- [Required work]:
[1] In the article on Brexit and three stocks, rewrite the stretch from "The only thing" through "be hugely damaging." with "agreement" renamed to "accord".
[2] What do the entries hold in the stretch from the line containing "Page size: 1654x1241." through the end of the entries? Set down that stretch word for word, both ends included.

- [Passage provided]:
::::::::::
Are Reckitt Benckiser Group plc, Aviva plc and GVC Holdings plc still ‘buys’ after Brexit?

As the sunlight pours through my window I write this article still feeling, after all the drama of the past week, optimistic. Despite all the political ructions, the British are continuing their everyday lives. The stock market, after initially taking a dive, has been pushing ahead, buoyed by a weak pound and the prospect of looser monetary policy.

With such dramatic change taking place, commentators like myself are having to re-assess the investing potential of the stocks we write about. In this article I’ll examine in detail the merits of a consumer goods company, an insurer and a betting firm.

Reckitt Benckiser

Consumer goods businesses like Reckitt Benckiser (LSE: RB.) are particularly well-positioned after the referendum vote as they export from the UK to the rest of the world and a falling pound will boost profits. What’s more, in crisis times like these, the defensive qualities of such companies appeal to investors.

More relevant than Brexit to these businesses is the emerging global consumer boom that will boost Reckitt Benckiser and Unilever along with it. And that won’t be affected by Brexit.

The only thing that would hamper companies like this is if there was no eventual deal for a single European market and trade barriers were erected across the continent. But I’m confident common sense will prevail and an agreement for free trade within Europe will be agreed rapidly. Failure to reach such an agreement would be hugely damaging.


Insurer Aviva (LSE: AV) provides financial services to customers in the UK, Europe, North America and across Asia. Although it doesn’t manufacture goods like Reckitt Benckiser, it’s also a consumer business.
::::::::::
[Rows from a layout dataset]
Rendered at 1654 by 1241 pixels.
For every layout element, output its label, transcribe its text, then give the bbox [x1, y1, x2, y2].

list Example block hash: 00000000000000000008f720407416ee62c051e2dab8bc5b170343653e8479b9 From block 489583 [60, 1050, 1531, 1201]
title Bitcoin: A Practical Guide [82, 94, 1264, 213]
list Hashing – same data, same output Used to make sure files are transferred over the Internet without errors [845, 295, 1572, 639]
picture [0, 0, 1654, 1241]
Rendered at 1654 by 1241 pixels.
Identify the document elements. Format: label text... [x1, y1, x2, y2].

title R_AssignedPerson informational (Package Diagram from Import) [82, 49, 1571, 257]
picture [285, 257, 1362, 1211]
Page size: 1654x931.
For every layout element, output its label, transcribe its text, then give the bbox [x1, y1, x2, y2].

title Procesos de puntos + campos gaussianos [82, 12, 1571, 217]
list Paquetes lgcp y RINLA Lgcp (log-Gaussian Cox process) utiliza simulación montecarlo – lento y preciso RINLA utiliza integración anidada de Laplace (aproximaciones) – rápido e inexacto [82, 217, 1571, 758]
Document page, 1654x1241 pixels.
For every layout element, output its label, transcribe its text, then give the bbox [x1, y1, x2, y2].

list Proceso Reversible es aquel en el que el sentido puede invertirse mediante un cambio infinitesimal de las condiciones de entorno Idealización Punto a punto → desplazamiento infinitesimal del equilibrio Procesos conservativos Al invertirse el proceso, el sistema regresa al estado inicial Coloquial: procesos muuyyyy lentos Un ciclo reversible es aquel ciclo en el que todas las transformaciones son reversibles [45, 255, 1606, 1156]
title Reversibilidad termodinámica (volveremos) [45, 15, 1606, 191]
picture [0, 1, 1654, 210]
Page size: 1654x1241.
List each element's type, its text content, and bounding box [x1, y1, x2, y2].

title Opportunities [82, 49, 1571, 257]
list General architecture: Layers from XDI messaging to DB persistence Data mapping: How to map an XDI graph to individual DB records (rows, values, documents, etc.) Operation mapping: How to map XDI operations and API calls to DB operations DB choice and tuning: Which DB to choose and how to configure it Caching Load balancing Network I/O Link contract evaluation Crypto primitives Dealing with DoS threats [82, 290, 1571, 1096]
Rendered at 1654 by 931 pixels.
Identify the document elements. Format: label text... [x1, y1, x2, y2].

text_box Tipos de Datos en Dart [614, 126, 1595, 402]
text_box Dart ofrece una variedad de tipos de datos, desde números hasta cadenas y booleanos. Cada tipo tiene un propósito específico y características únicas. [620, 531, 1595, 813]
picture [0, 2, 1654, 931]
::::::::::
- [In response]:
[1]
The only thing that would hamper companies like this is if there was no eventual deal for a single European market and trade barriers were erected across the continent. But I’m confident common sense will prevail and an accord for free trade within Europe will be agreed rapidly. Failure to reach such an accord would be hugely damaging.

[2]
Page size: 1654x1241.
List each element's type, its text content, and bounding box [x1, y1, x2, y2].

title Opportunities [82, 49, 1571, 257]
list General architecture: Layers from XDI messaging to DB persistence Data mapping: How to map an XDI graph to individual DB records (rows, values, documents, etc.) Operation mapping: How to map XDI operations and API calls to DB operations DB choice and tuning: Which DB to choose and how to configure it Caching Load balancing Network I/O Link contract evaluation Crypto primitives Dealing with DoS threats [82, 290, 1571, 1096]
Rendered at 1654 by 931 pixels.
Identify the document elements. Format: label text... [x1, y1, x2, y2].

text_box Tipos de Datos en Dart [614, 126, 1595, 402]
text_box Dart ofrece una variedad de tipos de datos, desde números hasta cadenas y booleanos. Cada tipo tiene un propósito específico y características únicas. [620, 531, 1595, 813]
picture [0, 2, 1654, 931]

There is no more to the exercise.